The preceding Bicep provisions an Azure SignalR Service resource. Additionally, role assignments are created in a separate module:

signalr-roles.bicep
@description('The location for the resource(s) to be deployed.')
param location string = resourceGroup().location
param signalr_outputs_name string
param principalType string
param principalId string
resource signalr 'Microsoft.SignalRService/signalR@2024-03-01' existing = {
name: signalr_outputs_name
}
resource signalr_SignalRAppServer 'Microsoft.Authorization/roleAssignments@2022-04-01' = {
name: guid(signalr.id, principalId, subscriptionResourceId('Microsoft.Authorization/roleDefinitions', '420fcaa2-552c-430f-98ca-3264be4806c7'))
properties: {
principalId: principalId
roleDefinitionId: subscriptionResourceId('Microsoft.Authorization/roleDefinitions', '420fcaa2-552c-430f-98ca-3264be4806c7')
principalType: principalType
}
scope: signalr
}

The generated Bicep is a starting point and is influenced by changes to the provisioning infrastructure in C#. Direct edits to the Bicep file will be overwritten, so make changes through the C# provisioning APIs.

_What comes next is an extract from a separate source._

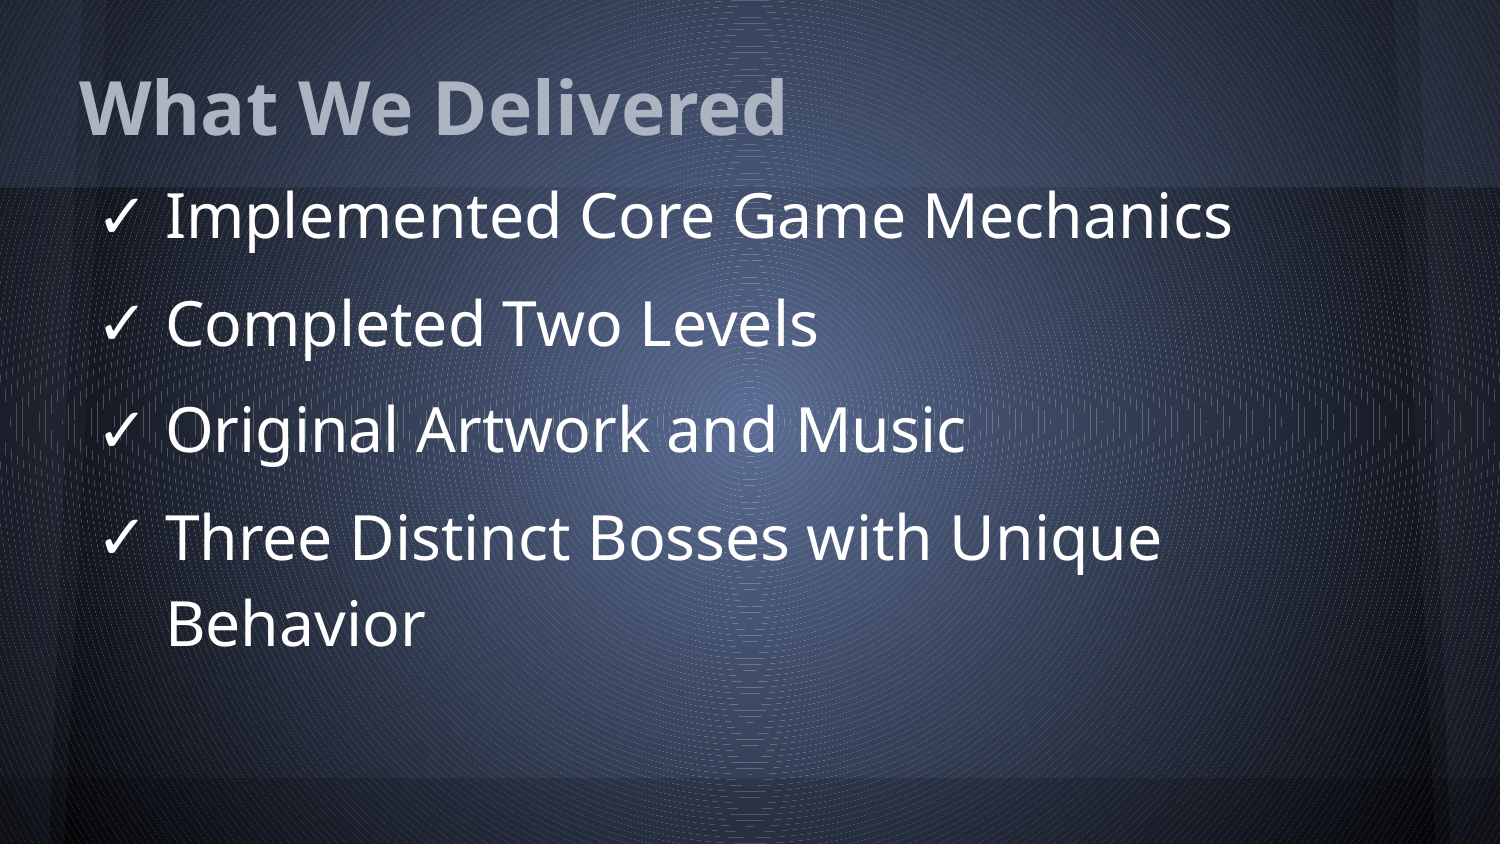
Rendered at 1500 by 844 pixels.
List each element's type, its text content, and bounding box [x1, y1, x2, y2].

list Implemented Core Game Mechanics Completed Two Levels Original Artwork and Music Three Distinct Bosses with Unique Behavior [75, 150, 1425, 784]
title What We Delivered [64, 24, 1415, 166]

All Aspire Azure resources are subclasses of the AzureProvisioningResource type. This type enables customization of the generated Bicep through the ConfigureInfrastructure API:

C# — AppHost.cs
var builder = DistributedApplication.CreateBuilder(args);
builder.AddAzureSignalR("signalr")
.ConfigureInfrastructure(infra =>
{
var signalRService = infra.GetProvisionableResources()
.OfType<SignalRService>()
.Single();
signalRService.Sku.Name = "Premium_P1";
signalRService.Sku.Capacity = 10;
signalRService.PublicNetworkAccess = "Enabled";
signalRService.Tags.Add("ExampleKey", "Example value");
});
// After adding all resources, run the app...
builder.Build().Run();

The preceding C# code:

  • Retrieves the single SignalRService resource from the provisionable resources.
  • Sets the SKU name to Premium_P1 and capacity to 10.
  • Enables public network access.
  • Adds a tag with a key of ExampleKey and a value of Example value.

For more information, see Azure.Provisioning customization.

When you reference an Azure SignalR Service resource using WithReference (or withReference), the following connection property is made available to the consuming project:

Property NameDescription
UriThe endpoint URI for the SignalR service, with the format https://{host} in Azure (typically https://<resource-name>.service.signalr.net) or the emulator-provided endpoint when running locally

Aspire exposes each property as an environment variable named [RESOURCE]_[PROPERTY]. For instance, the Uri property of a resource called signalr becomes SIGNALR_URI.

Additionally, Aspire sets ConnectionStrings__signalr (which maps to ConnectionStrings:signalr in .NET configuration), used by AddNamedAzureSignalR in Default mode hub server projects.

For the full reference of connection properties and per-language connection examples, see Connect to Azure SignalR Service.

The Azure SignalR Service hosting integration doesn’t register a container-based health check when connecting to the cloud service. When running the emulator locally, Aspire monitors the container lifecycle to determine readiness.